Count the lines in the entries that contain "down". Say the number and nothing more.

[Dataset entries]

|---|

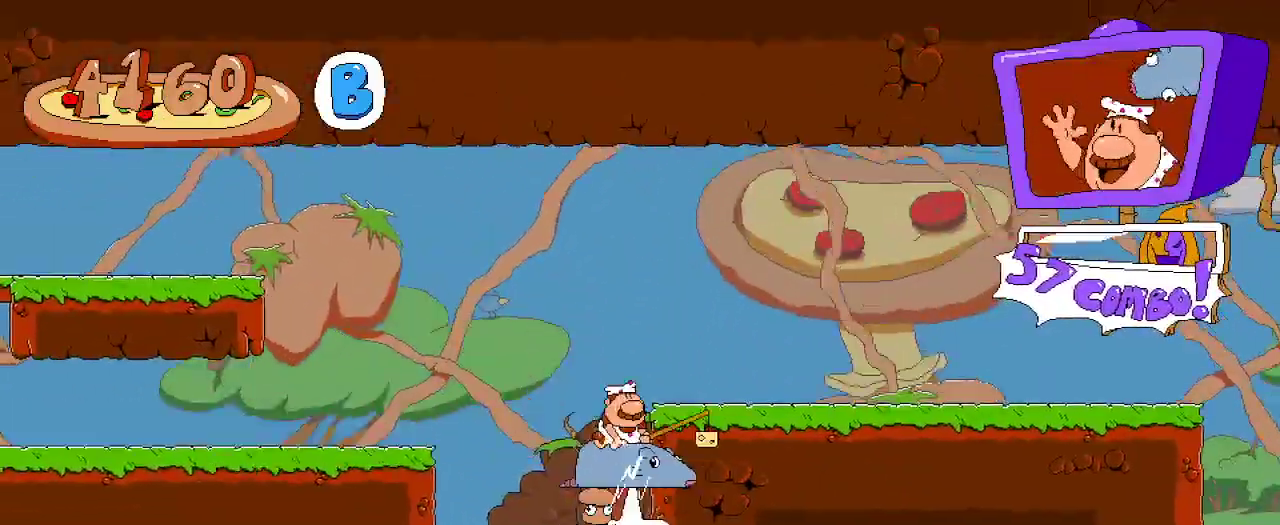
{"dt_ms": 500, "buttons": ["R2", "DPAD_RIGHT"], "left_stick": "center", "right_stick": "center", "events": [[67, "DPAD_RIGHT", "down"], [267, "A", "up"]]}
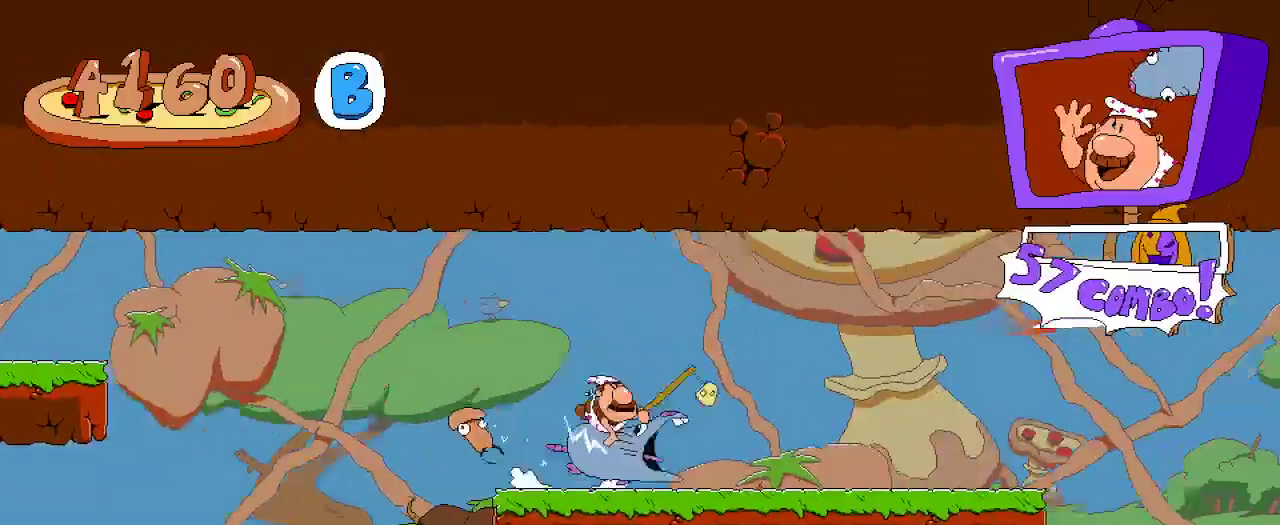
{"dt_ms": 1000, "buttons": ["R2", "DPAD_LEFT"], "left_stick": "center", "right_stick": "center"}
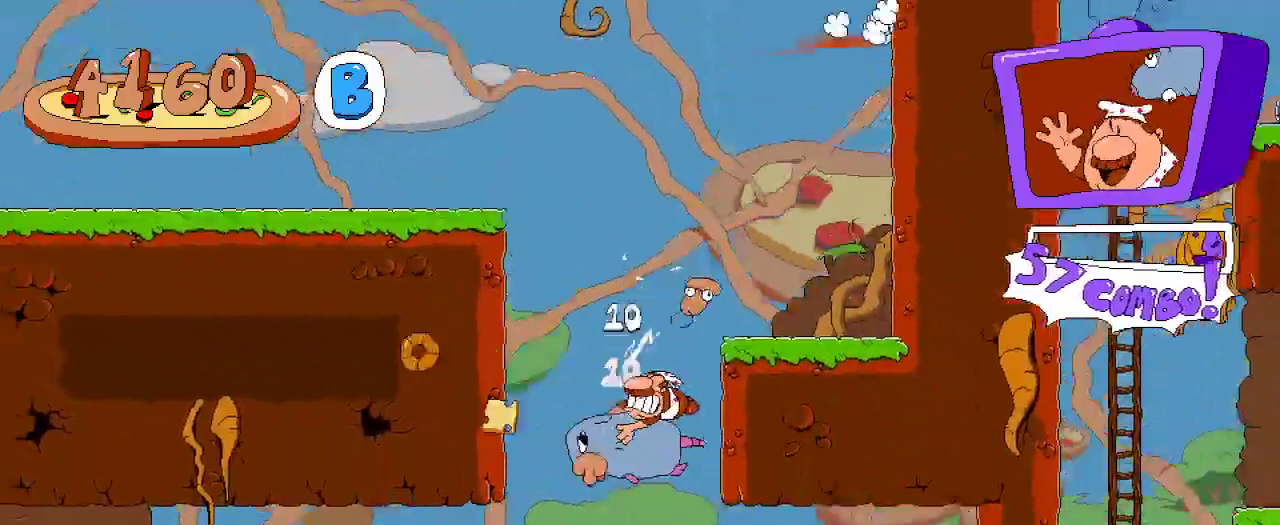
{"dt_ms": 500, "buttons": ["R2"], "left_stick": "center", "right_stick": "center", "events": [[133, "DPAD_LEFT", "up"], [267, "DPAD_LEFT", "down"], [433, "DPAD_LEFT", "up"]]}
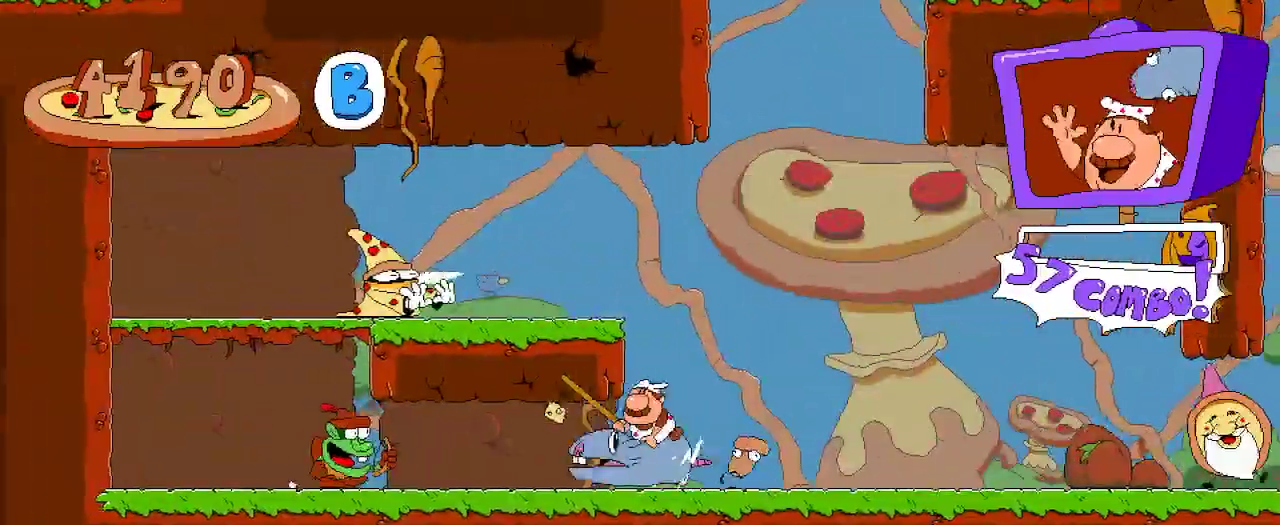
{"dt_ms": 500, "buttons": ["R2", "DPAD_LEFT"], "left_stick": "center", "right_stick": "center", "events": [[33, "DPAD_LEFT", "down"], [233, "DPAD_LEFT", "up"], [233, "DPAD_UP", "down"], [267, "X", "down"], [300, "DPAD_LEFT", "down"], [400, "DPAD_UP", "up"], [433, "X", "up"]]}
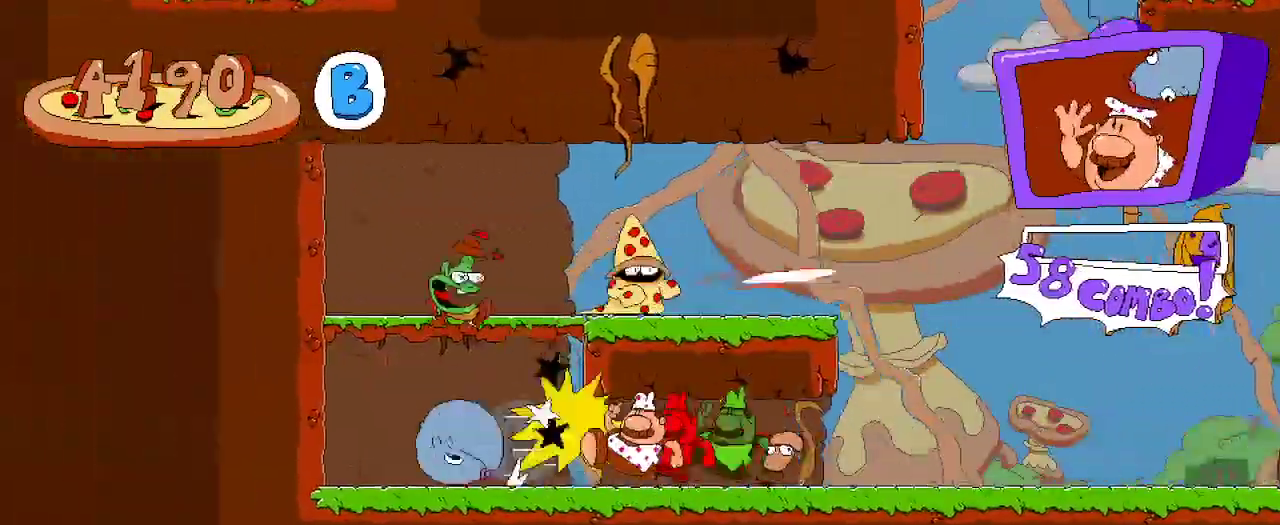
{"dt_ms": 500, "buttons": ["R2"], "left_stick": "center", "right_stick": "center"}
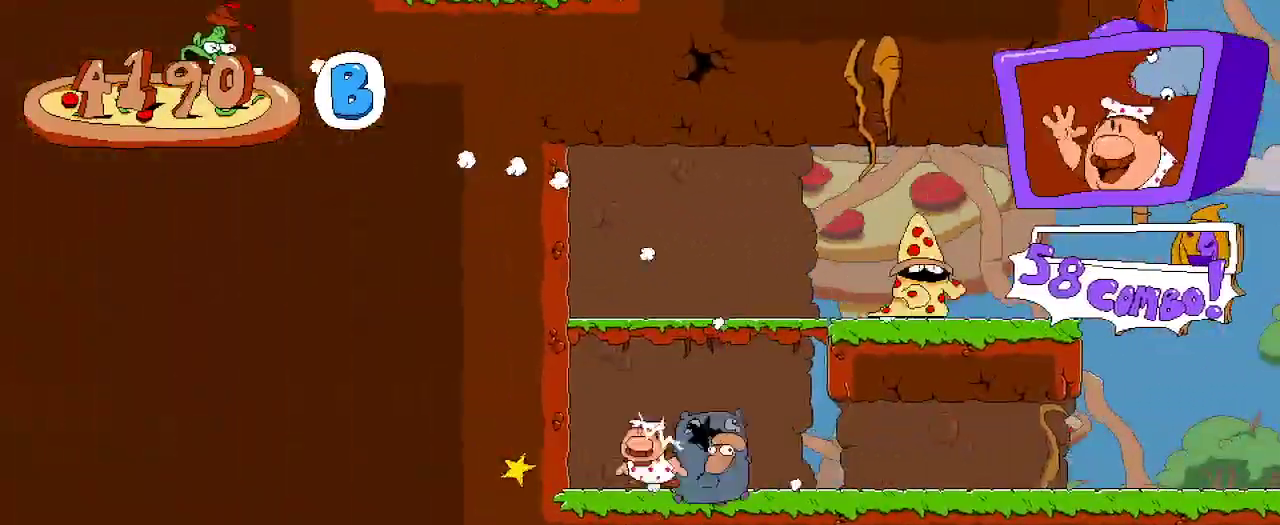
{"dt_ms": 500, "buttons": ["X", "R2", "DPAD_UP", "DPAD_RIGHT"], "left_stick": "center", "right_stick": "center", "events": [[100, "DPAD_RIGHT", "down"], [200, "A", "down"], [200, "DPAD_UP", "down"], [433, "X", "down"], [500, "A", "up"]]}
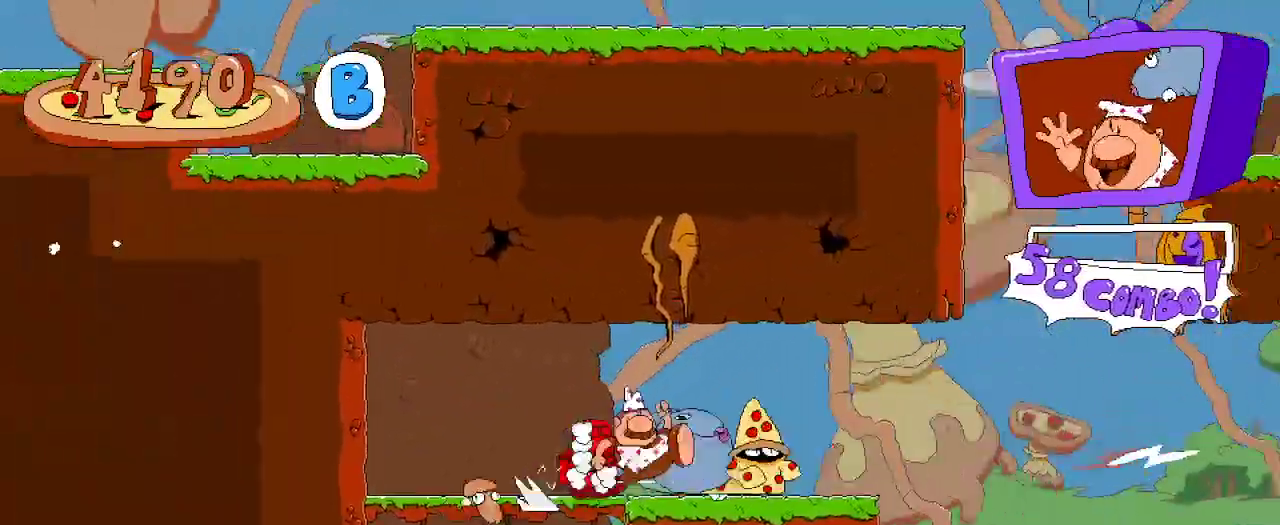
{"dt_ms": 500, "buttons": ["R2", "DPAD_RIGHT"], "left_stick": "center", "right_stick": "center", "events": [[67, "DPAD_UP", "up"], [100, "X", "up"]]}
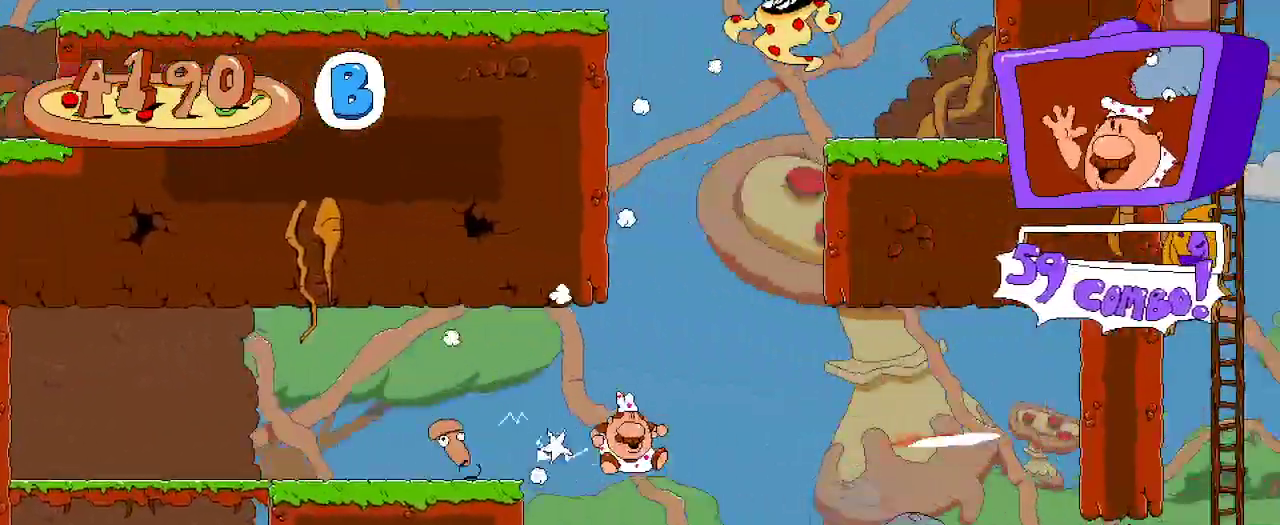
{"dt_ms": 500, "buttons": ["R2", "DPAD_RIGHT"], "left_stick": "center", "right_stick": "center", "events": []}
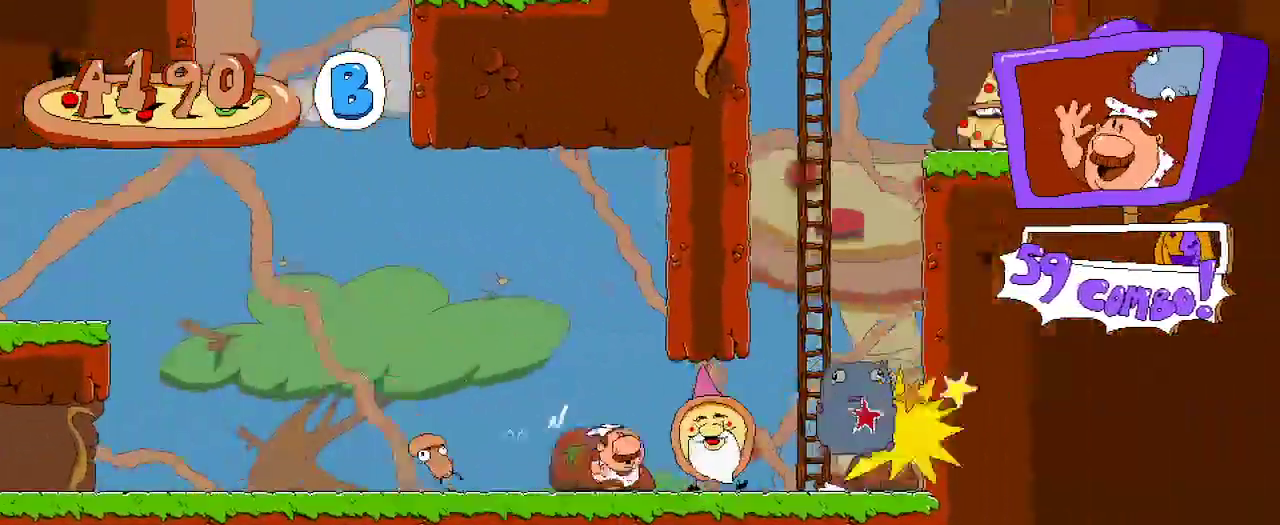
{"dt_ms": 500, "buttons": ["R2", "DPAD_UP"], "left_stick": "center", "right_stick": "center", "events": [[167, "DPAD_UP", "down"], [233, "DPAD_RIGHT", "up"]]}
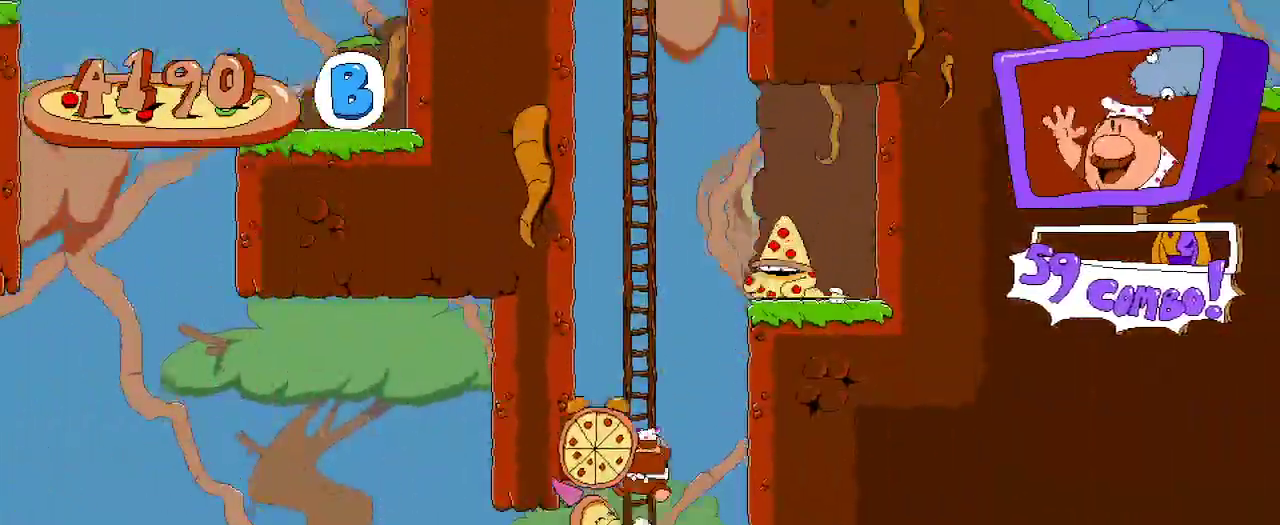
{"dt_ms": 500, "buttons": ["R2"], "left_stick": "center", "right_stick": "center", "events": [[200, "DPAD_RIGHT", "down"], [233, "A", "down"], [267, "DPAD_UP", "up"], [333, "X", "down"], [467, "A", "up"], [500, "DPAD_RIGHT", "up"], [500, "X", "up"]]}
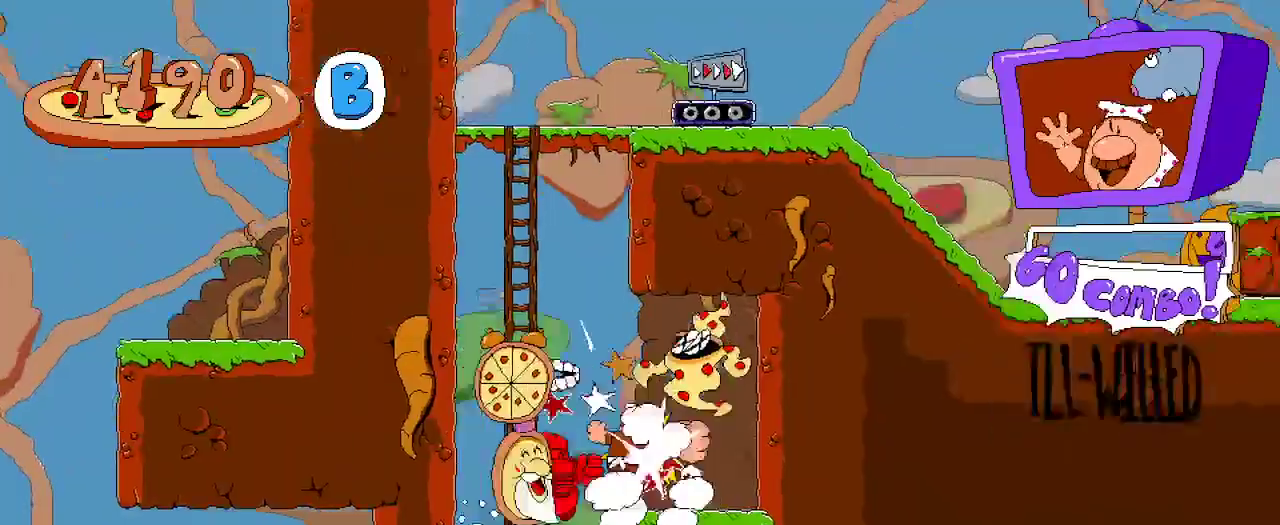
{"dt_ms": 500, "buttons": ["R2", "DPAD_UP"], "left_stick": "center", "right_stick": "center", "events": [[67, "DPAD_LEFT", "down"], [133, "DPAD_UP", "down"], [500, "DPAD_LEFT", "up"]]}
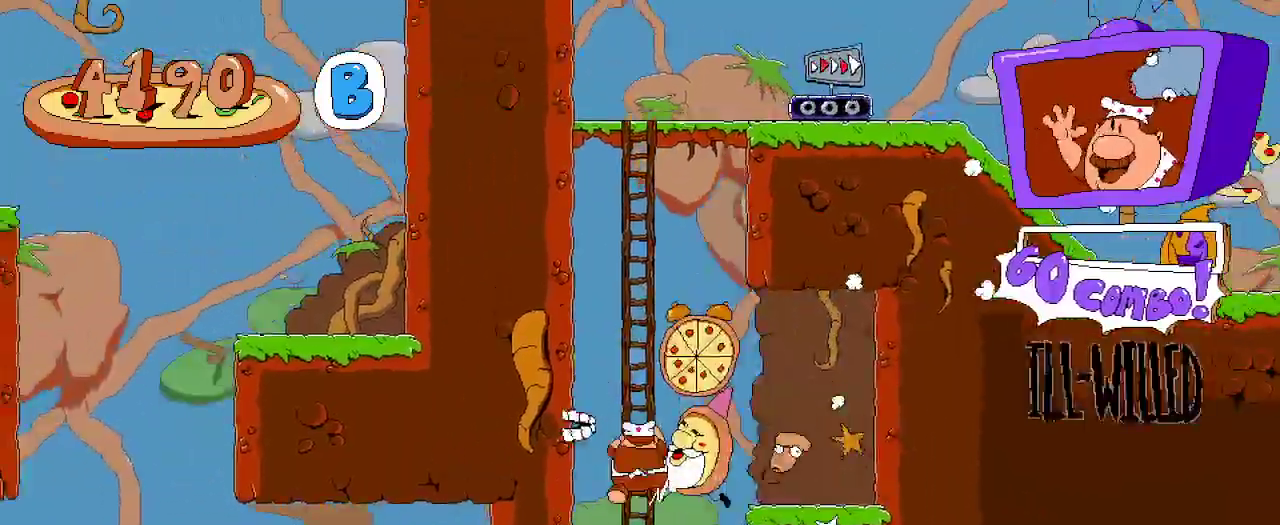
{"dt_ms": 500, "buttons": ["R2", "DPAD_UP"], "left_stick": "center", "right_stick": "center", "events": []}
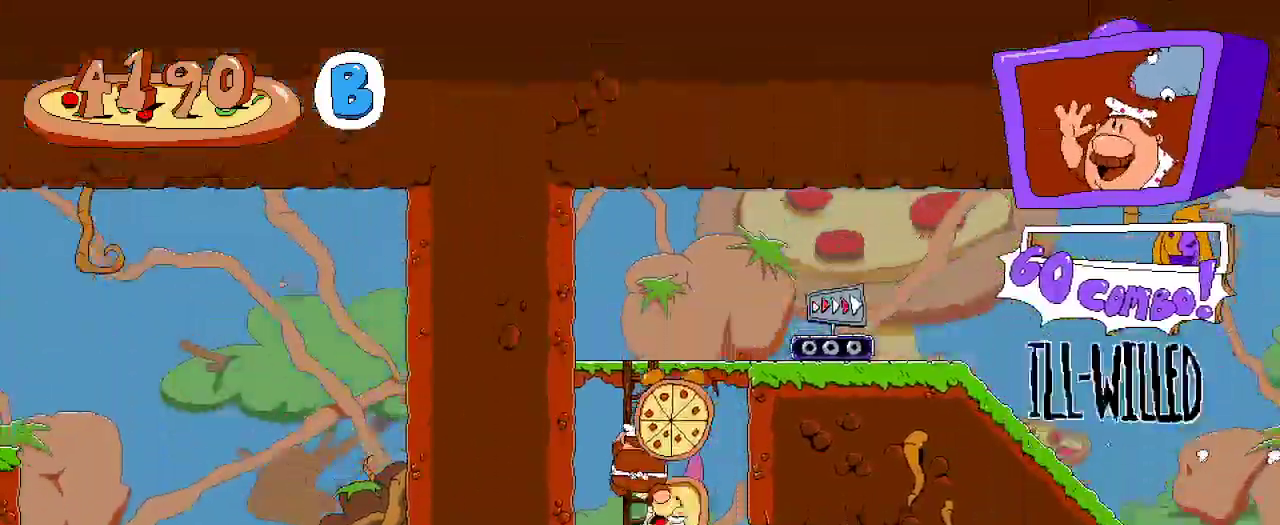
{"dt_ms": 500, "buttons": ["R2", "DPAD_RIGHT"], "left_stick": "center", "right_stick": "center", "events": [[267, "DPAD_RIGHT", "down"], [333, "DPAD_UP", "up"]]}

|---|

**Written solution**
8